The iconic adolescent, Greta Thunberg addressed the world leaders with the words “How dare you!” and pointed out the catastrophe she felt former generations have created as well as their inability to take joint action and limit the damage. This is the world upside down, instead of adolescents being reprimanded by their parents for irresponsible behavior, young people now remind adults they need to contain their insatiable infantile drives of greedy orality and face the reality of facts.
Greta Thunberg is like Antigone who wants to bring back the order that was violated by the former generation. The climate crisis brings to mind the oedipal myth, according to which the biological parents of Oedipus tried to kill their infant son in the vain hope of being released from the threatening prophecy of one day being murdered by him. Did the former generation sacrifice their future offspring in order to, as Sally Weintrobe (The Psychological Roots of the Climate Crisis, 2021) put it, “remain in a bubble of denial and magical omnipotent thinking of rearranging reality with fraudulent arguments”?

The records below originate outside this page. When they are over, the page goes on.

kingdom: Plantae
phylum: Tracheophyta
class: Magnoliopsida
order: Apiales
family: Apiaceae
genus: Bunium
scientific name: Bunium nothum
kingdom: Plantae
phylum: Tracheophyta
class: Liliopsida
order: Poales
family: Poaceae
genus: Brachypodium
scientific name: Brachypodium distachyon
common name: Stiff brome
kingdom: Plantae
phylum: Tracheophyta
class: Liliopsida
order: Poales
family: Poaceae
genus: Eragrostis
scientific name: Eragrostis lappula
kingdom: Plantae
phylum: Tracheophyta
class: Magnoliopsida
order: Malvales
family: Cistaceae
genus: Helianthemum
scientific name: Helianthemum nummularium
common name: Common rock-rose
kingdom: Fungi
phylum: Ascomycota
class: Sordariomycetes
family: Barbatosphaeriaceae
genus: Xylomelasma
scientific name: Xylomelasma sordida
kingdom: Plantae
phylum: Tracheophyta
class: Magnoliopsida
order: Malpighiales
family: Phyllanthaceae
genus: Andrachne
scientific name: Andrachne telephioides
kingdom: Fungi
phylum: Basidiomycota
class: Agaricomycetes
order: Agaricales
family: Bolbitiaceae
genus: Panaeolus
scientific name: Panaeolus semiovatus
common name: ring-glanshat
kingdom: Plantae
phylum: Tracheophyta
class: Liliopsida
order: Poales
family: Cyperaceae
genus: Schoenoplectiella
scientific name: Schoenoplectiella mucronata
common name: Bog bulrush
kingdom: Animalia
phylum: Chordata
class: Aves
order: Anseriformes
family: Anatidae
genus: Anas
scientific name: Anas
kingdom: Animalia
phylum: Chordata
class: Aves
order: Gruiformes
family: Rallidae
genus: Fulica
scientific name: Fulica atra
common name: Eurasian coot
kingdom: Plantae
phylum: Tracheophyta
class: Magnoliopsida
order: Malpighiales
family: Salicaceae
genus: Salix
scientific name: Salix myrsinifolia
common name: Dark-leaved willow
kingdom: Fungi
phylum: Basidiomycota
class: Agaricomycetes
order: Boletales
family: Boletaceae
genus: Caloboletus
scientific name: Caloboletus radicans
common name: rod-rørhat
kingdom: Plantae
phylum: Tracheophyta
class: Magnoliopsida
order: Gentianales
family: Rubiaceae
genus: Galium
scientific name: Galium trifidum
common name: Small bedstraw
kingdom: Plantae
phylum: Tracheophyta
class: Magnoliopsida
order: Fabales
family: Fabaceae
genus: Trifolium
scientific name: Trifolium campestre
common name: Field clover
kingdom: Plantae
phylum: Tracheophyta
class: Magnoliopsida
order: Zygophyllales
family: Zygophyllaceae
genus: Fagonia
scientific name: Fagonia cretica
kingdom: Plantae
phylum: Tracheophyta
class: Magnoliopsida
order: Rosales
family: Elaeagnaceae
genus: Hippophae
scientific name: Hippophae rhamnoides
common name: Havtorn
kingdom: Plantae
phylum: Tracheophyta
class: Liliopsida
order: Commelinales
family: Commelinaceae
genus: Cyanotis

The climate crisis brings on a questioning of intergenerational relationships, of the place of the individual and the group, of the social contract between people, of the value of exploitation and sacrifice, of the importance of collaboration and solidarity. The anger of adolescents reveals the violence they are subjected to in discovering not only the scientific facts of global warming and the disappearance of a high number of animal species, but even more in realizing the incapacity of their parents and grandparents to react appropriately.
In addition to being trapped into unresolved identity conflicts, for some adolescents there could also be a risk that Saving the Planet might become their primary libidinal goal during the narrow window of adolescence. The intimate scene of puberty could then become displaced onto a commitment within an undifferentiated group of adolescents worldwide for a more noble and idealistic goal then grappling with their own sexuality. Fragile adolescents may run the risk of finding an easy way-out for internal transformations that feel unmanageable to them. Their difficulty in preparing for libidinal satisfaction with an appropriate sexual object may be overlooked as they are heated-up in united eco-activism (“cool kids against a hot planet”), rather than engage with their own private drives.
The ’How dare you!’ addressed to adults becomes even more meaningful if we consider the psychic harm done to adolescents in not being allowed to live through a creative adolescent process!